葬儀後2年以内に故人の居住地の市区町村国民健康保険課で手続きします。申請書・国民健康保険証・葬儀社の領収書・印鑑・受取人の振込口座番号が必要です。

国民年金死亡一時金請求

亡くなってから2年以内で、故人の居住地の市区町村国民年金課などで手続きします。遺族に遺族基礎年金や寡婦年金の受給資格がない場合のみ手続きが必要です。死亡一時金裁定請求書・年金手帳・除籍謄本・住民票の写し・印鑑・振込口座番号が必要です。

国民年金寡婦年金請求

亡くなってから2年以内に故人の居住地の市区町村国民年金課などで手続きします。妻が老齢基礎年金の繰り上げ支給を受けてなく、夫の死後再婚していない場合に限ります。寡婦年金裁定請求書・年金手帳・戸籍謄本・死亡診断書・妻の所得の証明書・印鑑・振込口座番号が必要です。

国民年金遺族基礎年金請求

亡くなってから5年以内に故人の居住地の市区町村国民年金課で手続きします。子が18歳になった年度の末日まで、子が障害者の場合は20歳までです。遺族基礎年金裁定請求書・年金手帳・戸籍謄本・死亡診断書・源泉徴収票・印鑑・振込口座番号が必要です。

厚生年金の遺族厚生年金

亡くなってから5年以内に故人の勤務先管轄の社会保険事務所で手続きします。遺族厚生年金裁定請求書・故人の年金手帳・戸籍謄本・死亡診断書・所得の証明書・住民票の写し・印鑑・振込口座番号が必要です。

労災保険の遺族補償給付請求

亡くなってから5年以内に故人の勤務先管轄の労働基準監督署で手続きします。申請書・故人との関係がわかる戸籍謄本・死亡診断書・源泉徴収票や故人により生計が維持されていた事がわかる書類が必要です。

故人の支払いや相続、身分証に関連した細かな手続き

上記まで亡くなった方の大半が必要となる手続きです。以下は故人の所有環境により変わりますが、支払いに関連したものも多くなるべく早めに行っておいた方が良いです。

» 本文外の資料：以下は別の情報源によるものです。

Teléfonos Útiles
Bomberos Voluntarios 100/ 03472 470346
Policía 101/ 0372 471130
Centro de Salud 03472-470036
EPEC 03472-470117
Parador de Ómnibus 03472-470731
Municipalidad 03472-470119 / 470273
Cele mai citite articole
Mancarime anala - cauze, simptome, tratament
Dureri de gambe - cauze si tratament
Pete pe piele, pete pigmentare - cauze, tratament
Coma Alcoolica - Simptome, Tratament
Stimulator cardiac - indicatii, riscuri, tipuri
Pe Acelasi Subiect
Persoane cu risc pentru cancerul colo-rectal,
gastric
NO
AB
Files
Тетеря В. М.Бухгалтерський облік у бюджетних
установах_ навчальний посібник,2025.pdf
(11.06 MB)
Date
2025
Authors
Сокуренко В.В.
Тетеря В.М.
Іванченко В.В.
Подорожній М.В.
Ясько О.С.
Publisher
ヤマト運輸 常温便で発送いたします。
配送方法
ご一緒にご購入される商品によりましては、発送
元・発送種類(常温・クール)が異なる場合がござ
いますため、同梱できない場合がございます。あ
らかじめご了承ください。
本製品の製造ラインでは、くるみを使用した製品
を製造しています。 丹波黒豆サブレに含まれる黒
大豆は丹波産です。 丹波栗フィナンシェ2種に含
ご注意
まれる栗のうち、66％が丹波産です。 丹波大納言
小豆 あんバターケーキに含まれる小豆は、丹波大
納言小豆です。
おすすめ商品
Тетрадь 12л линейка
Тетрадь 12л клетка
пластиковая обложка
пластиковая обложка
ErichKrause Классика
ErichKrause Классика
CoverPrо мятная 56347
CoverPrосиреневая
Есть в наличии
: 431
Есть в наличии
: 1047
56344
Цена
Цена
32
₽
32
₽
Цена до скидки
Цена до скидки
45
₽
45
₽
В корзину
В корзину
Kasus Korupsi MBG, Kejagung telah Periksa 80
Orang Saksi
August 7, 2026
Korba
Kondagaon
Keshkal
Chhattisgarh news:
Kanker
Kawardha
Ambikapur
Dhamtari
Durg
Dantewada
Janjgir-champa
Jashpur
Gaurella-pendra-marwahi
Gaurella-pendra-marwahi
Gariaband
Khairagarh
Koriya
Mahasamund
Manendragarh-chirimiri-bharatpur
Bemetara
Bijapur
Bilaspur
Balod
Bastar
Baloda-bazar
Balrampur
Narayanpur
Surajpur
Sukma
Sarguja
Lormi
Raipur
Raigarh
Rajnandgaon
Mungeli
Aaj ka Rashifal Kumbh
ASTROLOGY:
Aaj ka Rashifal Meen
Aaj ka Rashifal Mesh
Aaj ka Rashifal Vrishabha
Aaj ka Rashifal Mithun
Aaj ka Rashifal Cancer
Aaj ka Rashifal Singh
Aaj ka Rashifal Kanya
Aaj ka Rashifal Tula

また、相続に関わるものも含まれるため、遺言状は早急に確認し、適切な相続手続きのもと早めに対応しましょう。一例ですが必要となる手続きが無いかチェックしてみてください。

※以下、手続き内容(手続き場所)

  • 銀行預金・郵便預金の名義変更(銀行・郵便局)
  • 公共料金(電気、水道、ガス)の名義変更・解約(各契約先)
  • 電話加入権の名義変更(加入電話局)
  • 不動産の名義変更(地方法務局)
  • 株式の名義変更(証券会社)
  • 携帯電話の解約(契約会社)
  • 借地・借家の名義変更・解約( 家主・地主)
  • 特許・商号・商標意匠権の名義変更(特許庁)
  • インターネットプロバイダーの名義変更・解約(契約会社)
  • 新聞の名義変更・解約(契約会社)
  • クレジットカード失効(クレジットカード会社)
  • NHKの名義変更・解約(NHK)
  • 運転免許証の返却(最寄りの警察署)
  • 身分証明書などの返却(勤務先、学校)
  • パスポートの返却(最寄りのパスポートセンター)
  • 自動車税の納税義務消滅の申告(県税事務所)
  • 自動車所有権の移転(陸運局支局)
  • 取締役の退任変更手続き(会社・法務局)
  • ゴルフ会員権の相続手続き・退会(所属ゴルフ会社)
  • 介護サービスの解約(契約会社)
  • 宅配サービスの解約(契約会社)
  • SNS等インターネットサービスの退会(登録先)

まとめ

大切な身内が亡くなる事で、悲しみに暮れる日々ではありますが、やるべき手続きは多岐にわたり期限が定められているものが多いです。更に細分化すると上記以外にもまだまだあります。今回は期限や重要度なども判るよう解説していますので、順を追って一つづつクリアしていただければと思います。また、死後の事務手続き代行サービスなどもありますので、負担の多い方はそちらを利用するのも良いでしょう。